When you successfully log in for the first time with a specific username, it may tell you that it is making a home directory and various subdirectories and configuration files. Just click “OK” until the messages go away. Open up a terminal and enter “klist”. You should have a kerberos 5 ticket listed. If not verify your settings are correct, reboot, and try again. If you get a message about the clock being off make sure your ntp configuration lists a valid server, then reboot. You can get to ntp configuration in Yast’s Network Services section.

Troubleshooting

Change User ID

If you have previously logged into the system as a particular user and get errors during login after joining the AD domain, you probably have permission errors. In the login screen, there should be an “Session” menu or some other similar menu that lists different environments you can log into. Remember what it is set to currently, and change it to “Failsafe Session”. Login using your kerberos username and password and get your new user ID by running “echo $UID”. Next run “ls -ln”, which should give you a list of files. The third column should have mostly the same number, although it may have a few numbers equal to your new user ID. The number that is not your new user ID is your old user ID. Next, run the following command, replacing oldUID with your old user ID and newUID with your new user ID. You will be asked for the root password, go ahead and give it.

sudo chown -R --from=oldUID newUID ./

You should be able to log out, set the session back to what it was before, and then log back in.

Enable “Use Default Domain”

Only do this if you cannot log in within putting AD\ in front of your username.

If Yast is open, leave it open. Otherwise open it. Open a terminal (see Command-line Installation for instructions how).

If you are using vim, run:

sudo vim /etc/samba/smb.conf

You can replace “vim” with any command-line text editor, such as emacs. Sudo allows you to run a single command as root. openSUSE is configured by default to not allow sudo to be used with graphical programs. If you are using a KDE with a graphical text editor, use kdesu in place of sudo. If you are using a GNOME us gnomesu (this is the same as gksu in some other distributions.

As long as you have both desktop environments installed you can use kdesu inside GNOME and gnomesu inside KDE. As long as it is installed the text editors don’t care what desktop environment you use, so kwrite and kate will work in GNOME while gedit will work in KDE. But it is better to stick with the desktop environment you are currently running. You cannot use sudo in place of kdesu or gnomesu by default, however.
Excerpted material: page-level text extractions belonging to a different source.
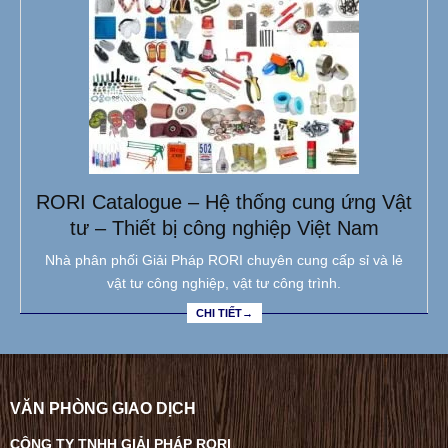
RORI Catalogue – Hệ thống cung ứng Vật
tư – Thiết bị công nghiệp Việt Nam
Nhà phân phối Giải Pháp RORI chuyên cung cấp sỉ và lẻ
vật tư công nghiệp, vật tư công trình.
CHI TIẾT→
VĂN PHÒNG GIAO DỊCH
CÔNG TY TNHH GIẢI PHÁP RORI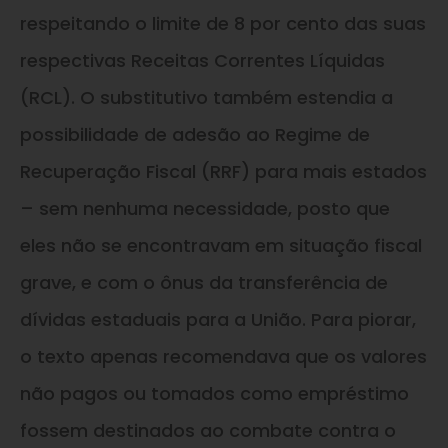
respeitando o limite de 8 por cento das suas
respectivas Receitas Correntes Líquidas
(RCL). O substitutivo também estendia a
possibilidade de adesão ao Regime de
Recuperação Fiscal (RRF) para mais estados
– sem nenhuma necessidade, posto que
eles não se encontravam em situação fiscal
grave, e com o ônus da transferência de
dívidas estaduais para a União. Para piorar,
o texto apenas recomendava que os valores
não pagos ou tomados como empréstimo
fossem destinados ao combate contra o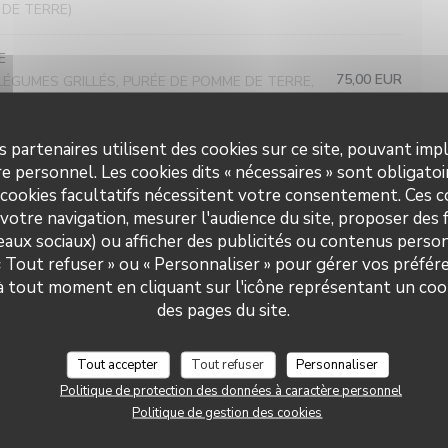
 DE TERRE)
E
75,00 EUR
LÉGUMES GRILLÉS, PURÉE DE POMME DE TERRE,
 DE TERRE)
s partenaires utilisent des cookies sur ce site, pouvant impl
e personnel. Les cookies dits « nécessaires » sont obligatoir
 cookies facultatifs nécessitent votre consentement. Ces co
SON VANILLE, CRÈME MONTÉE
10,00 EUR
votre navigation, mesurer l'audience du site, proposer des f
seaux sociaux) ou afficher des publicités ou contenus person
FROMAGE BLANC
8,00 EUR
 « Tout refuser » ou « Personnaliser » pour gérer vos préfé
Brasserie Valma
 à tout moment en cliquant sur l'icône représentant un coo
X CHOCOLAT, PRALINÉ PISTACHE
8,00 EUR
des pages du site.
SOUFFLE
9,00 EUR
Tout accepter
Tout refuser
Personnaliser
Politique de protection des données à caractère personnel
Politique de gestion des cookies
BRUNCH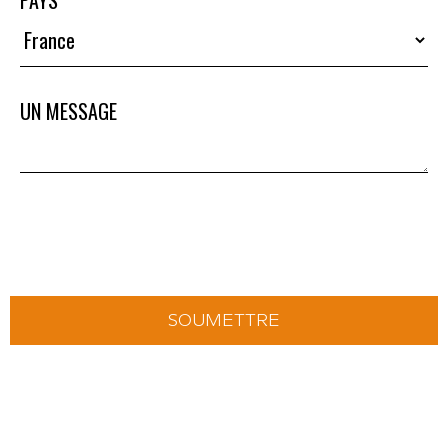
PAYS
UN MESSAGE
Whatever method you use you will be prompted for a password. Enter the root password to continue. At the end of the [global] section, add the following line:

winbind use default domain = yes

Save and close the file

Manual Kerberos Client Configuration

In Yast, click the “Network Services” icon the left if it is not already selected. Click “Kerberos Client”. If it asks to install any packages, agree. When Kerberos Client Configuration screen appears, click “Use Kerberos” and then “Finish”. Allow it to install any additional packages.

Next, download the krb5.conf file from here. Open a terminal (see Command-line Installation for instructions how). Navigate to the folder where you downloaded the krb5.conf file, and run the following two commands:

sudo cp /etc/krb5.conf /etc/krb5back.conf
sudo cp krb5.conf /etc/krb5.conf

The first backs up your old krb5.conf file, while the second replaces it with BU’s version.